This Monday morning session will be presided over by Janusz Pawliszyn of the University of Waterloo (Ontario, Canada).
Session 350, Room 262, 8:30 a.m.
This Monday morning session will be presided over by Janusz Pawliszyn of the University of Waterloo (Ontario, Canada).
The session will begin with a presentation by Christiane Ayotte of the INRS-Institut Armand-Frappier (Laval, Canada) titled “Doping with Anabolic Androgenic Steroids: Adjusting to New Realities.” Ayotte’s presentation will focus on several complementary techniques, each of high specificity and sensitivity, to provide conclusive evidence to support an anti-doping violation.
Following Ayotte, Krzysztof Gorynski of Nicolaus Copernicus University Collegium Medicum (Bydgoszcz, Poland) will present “Exploring the Potential of High-Throughput Solid-Phase Microextraction for Analysis of Prohibited Substances in Urine, Plasma, Blood, and Saliva,” Gorynski will discuss the first successfully developed and validated SPME protocol that requires very little sample handling for simultaneous analysis of more than 100 prohibited doping substances from urine.
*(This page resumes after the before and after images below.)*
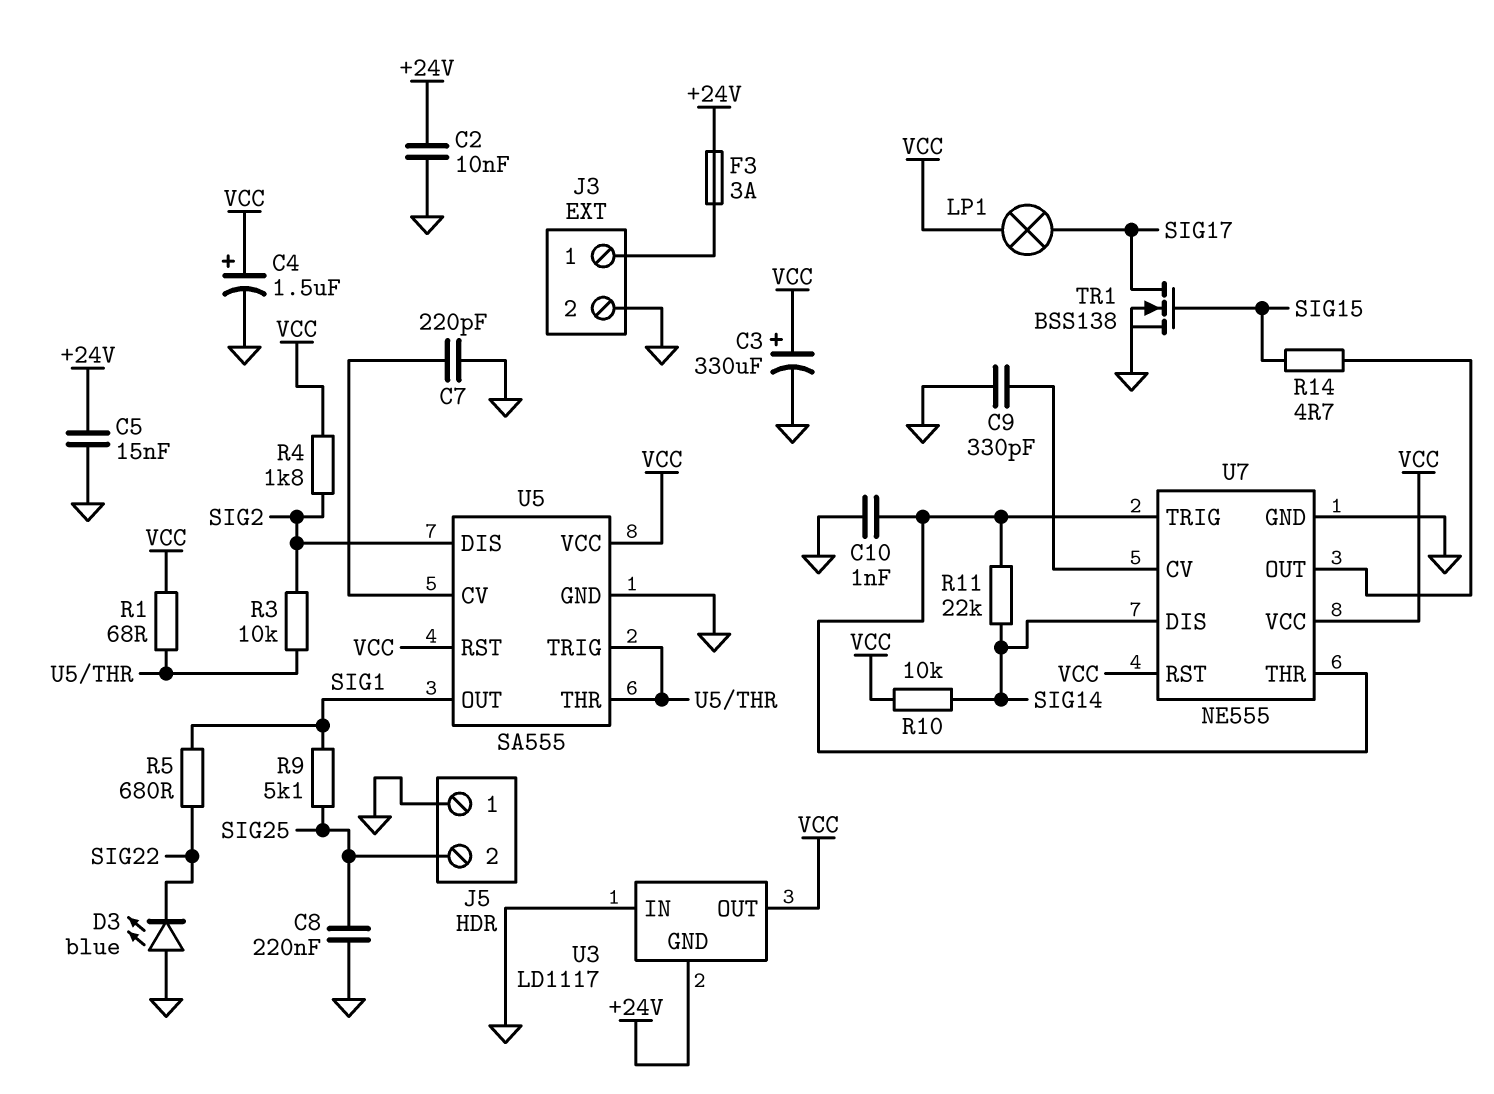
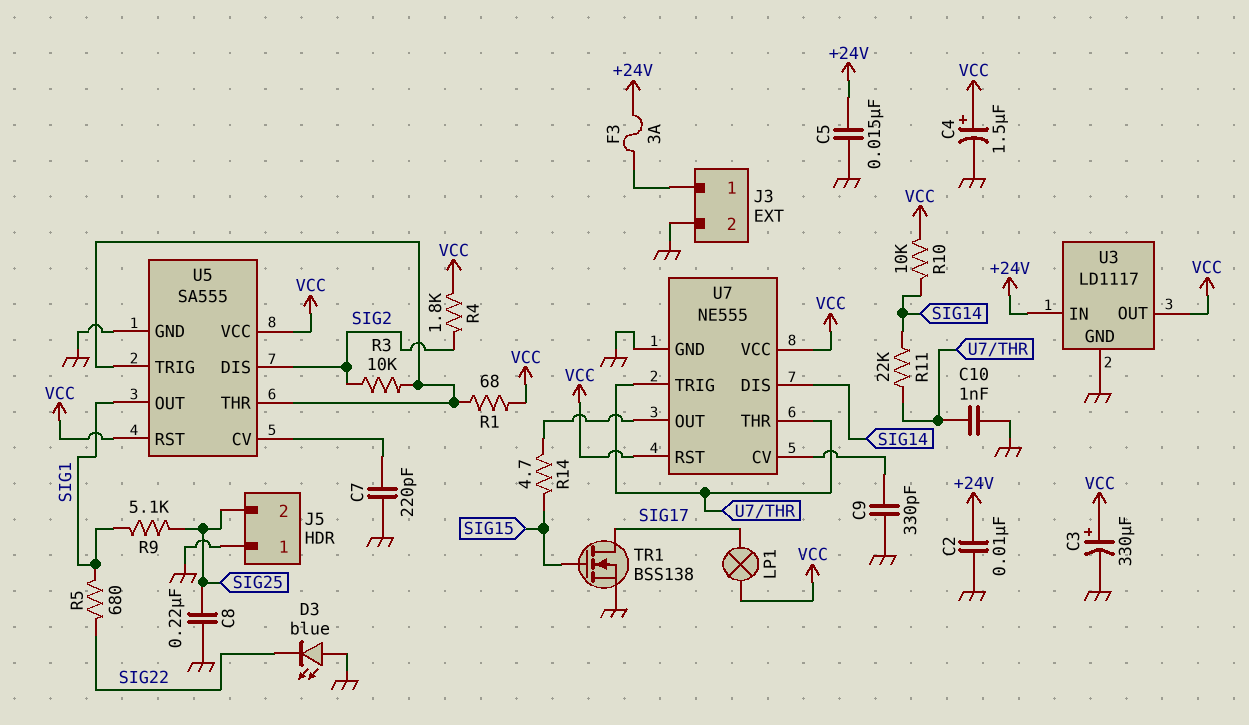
U3 pin GND: +24V -> GND
U3 pin IN: GND -> +24V

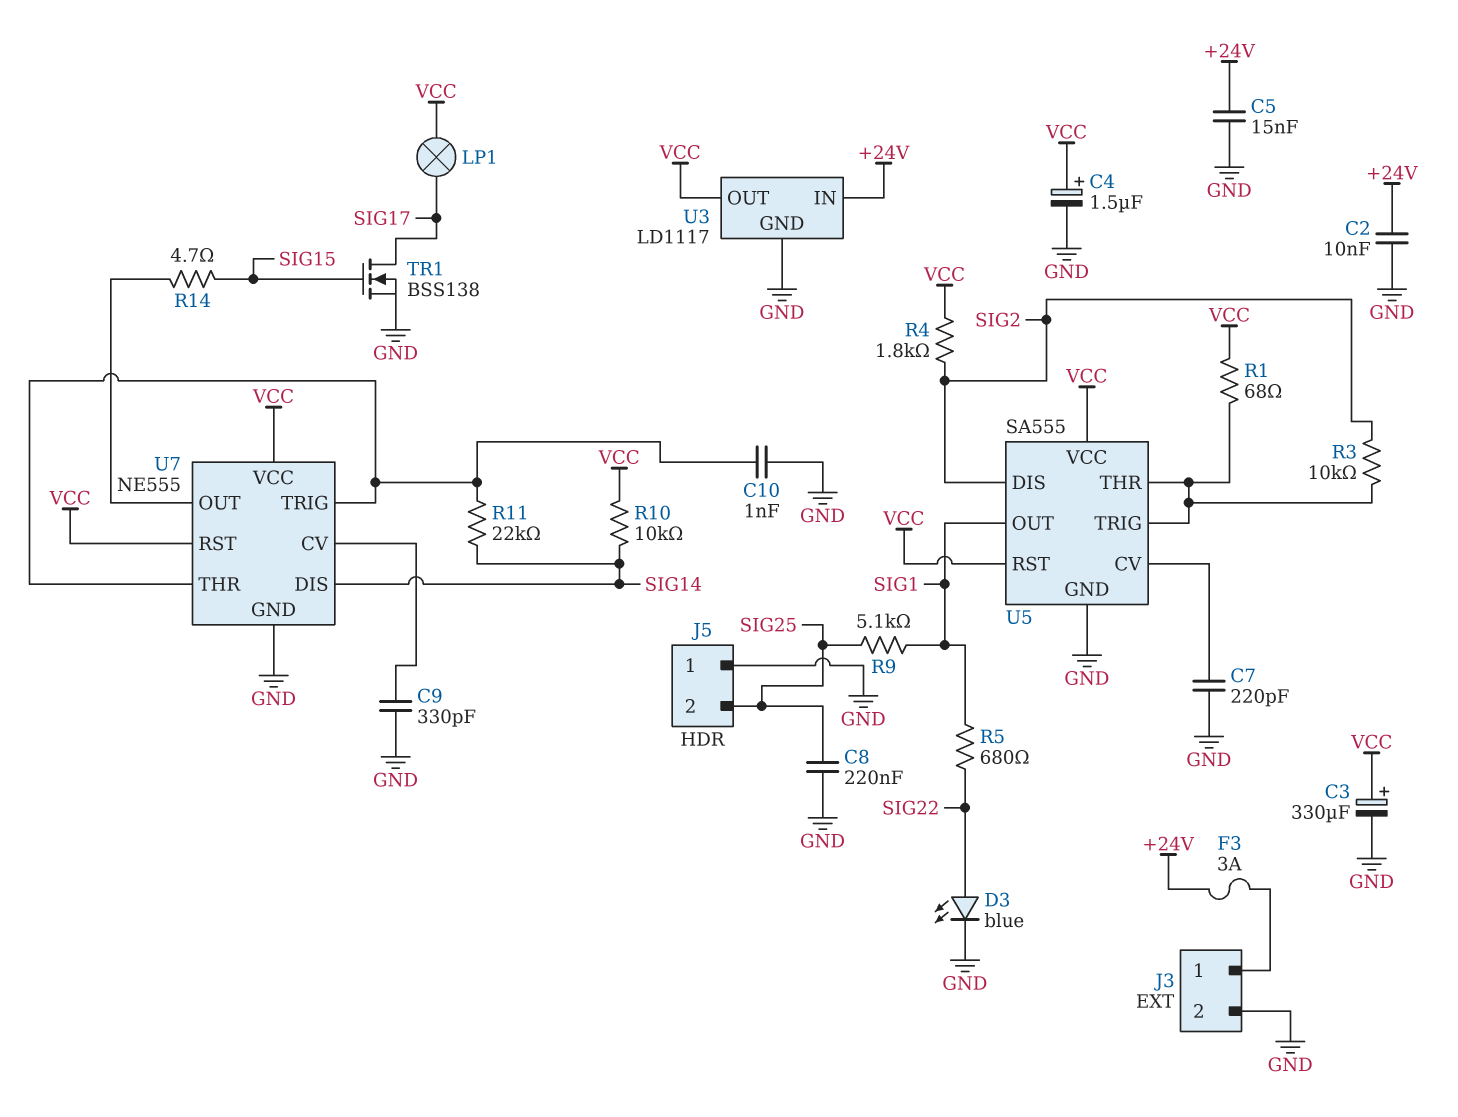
D3: LED blue (A GND, K SIG22) -> LED blue (A SIG22, K GND)

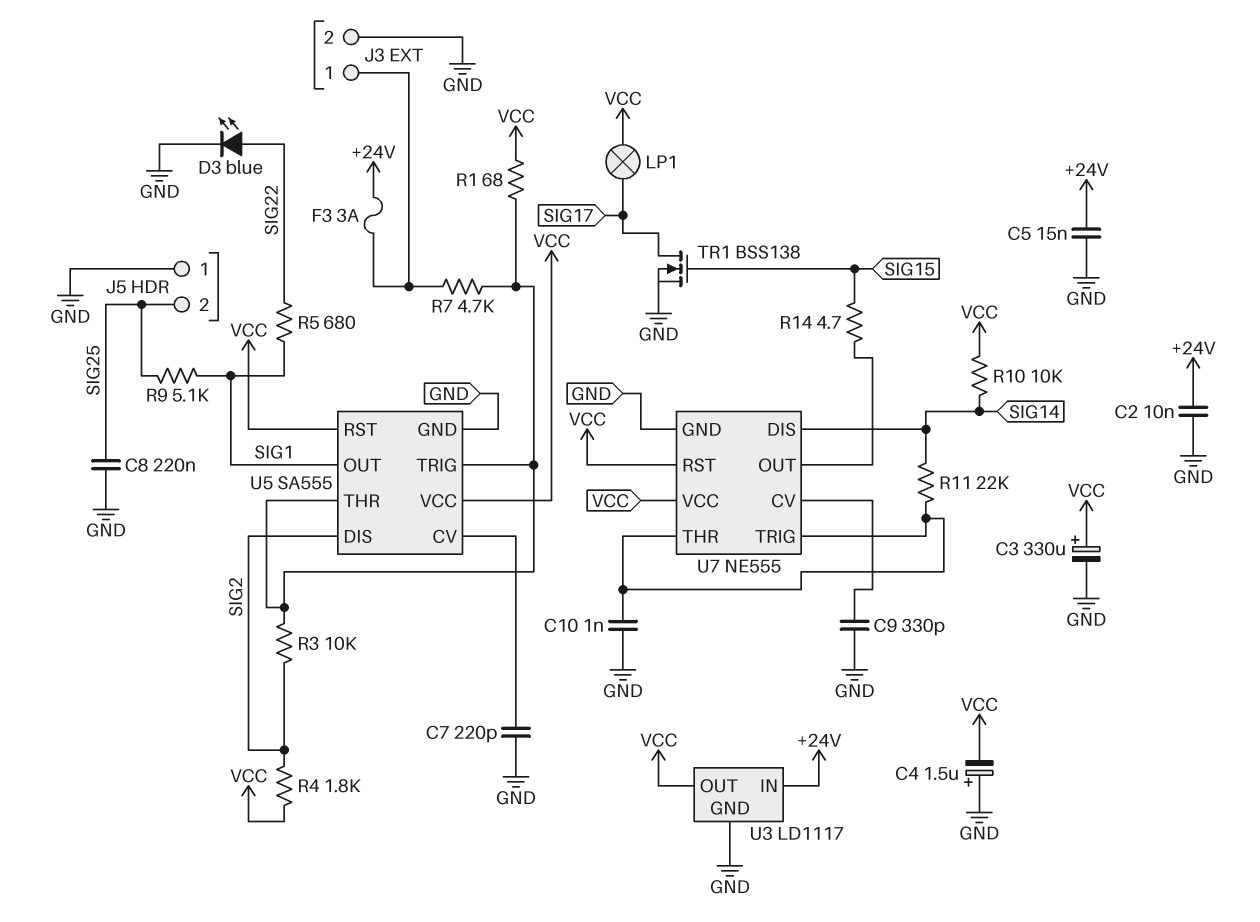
C4: 1.5uF (plus VCC, minus GND) -> 1.5uF (plus GND, minus VCC)
R7: none -> 4.7k (J3/1, U5/THR)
Daniel W. Armstrong of the University of Texas at Arlington (Arlington, Texas) will speak next on the topic “Chiral Separation in Doping Detection.” This presentation will provide a comparison between new and older enantiomeric separation approaches in terms of doing “real time” analysis of the drugs and their effects on biological systems.
After a short recess, Marilyn A. Huestis of the National Institute on Drug Abuse (Rockville, Maryland) will give a talk titled “Anti-Doping Testing for Novel Psychoactive Substances,” focusing on the development and validation of qualitative and quantitative LC–MS-MS assays for the most important urinary metabolites of new synthetic cannabinoids for which no metabolism has been available.
Janusz Pawliszyn, whose talk is titled “Non-Invasive In Vivo SPMS Sampling of Human Saliva,” will give the final presentation of the session. Pawliszyn will present an assay that offers fast and reliable multiresidue analysis of saliva as an attractive alternative to the standard analysis methods.